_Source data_
* * * * * * *
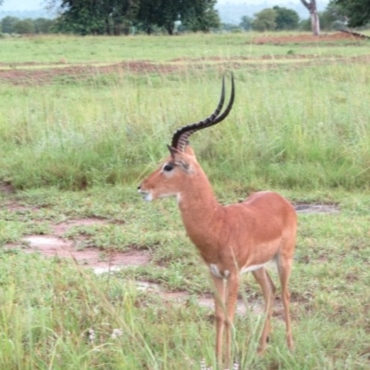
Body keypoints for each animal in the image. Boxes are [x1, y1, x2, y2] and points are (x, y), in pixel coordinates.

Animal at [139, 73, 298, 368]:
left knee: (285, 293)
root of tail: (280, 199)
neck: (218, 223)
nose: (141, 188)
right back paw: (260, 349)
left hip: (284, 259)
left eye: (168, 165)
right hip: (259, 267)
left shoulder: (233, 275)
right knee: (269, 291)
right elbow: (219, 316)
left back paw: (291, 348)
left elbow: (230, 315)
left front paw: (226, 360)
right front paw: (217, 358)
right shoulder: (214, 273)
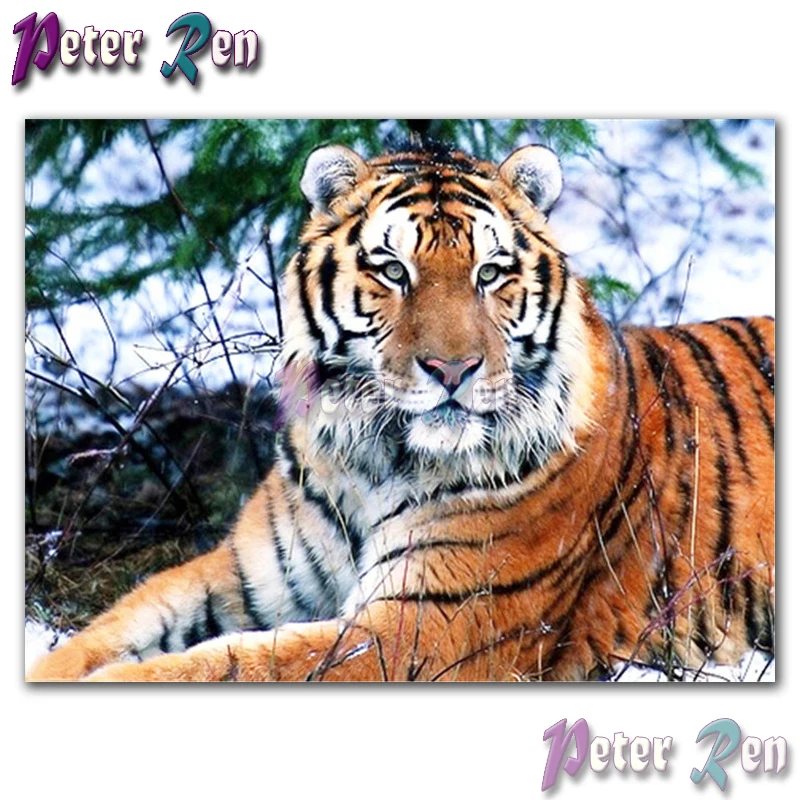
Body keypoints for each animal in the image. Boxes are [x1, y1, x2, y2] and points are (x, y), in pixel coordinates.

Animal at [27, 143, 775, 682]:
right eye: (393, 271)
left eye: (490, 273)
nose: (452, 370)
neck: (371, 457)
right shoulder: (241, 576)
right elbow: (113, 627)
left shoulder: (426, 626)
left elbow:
* * * * * * *
_Exercise brief_
Please write out exactly the lines starting at the one that contains "left eye: (168, 165)" and ending with the final line of the entries, both ends included. Do not write out any pictures.

_Reply_
left eye: (168, 165)
right hip: (259, 267)
left shoulder: (233, 275)
right knee: (269, 291)
right elbow: (219, 316)
left back paw: (291, 348)
left elbow: (230, 315)
left front paw: (226, 360)
right front paw: (217, 358)
right shoulder: (214, 273)
Body keypoints for each animal in the image. Boxes are [x1, y1, x2, y2] and points are (x, y), in pixel coordinates.

Animal at [27, 143, 775, 682]:
right eye: (393, 271)
left eye: (490, 273)
nose: (452, 370)
neck: (371, 457)
right shoulder: (241, 576)
right elbow: (113, 627)
left shoulder: (426, 626)
left elbow:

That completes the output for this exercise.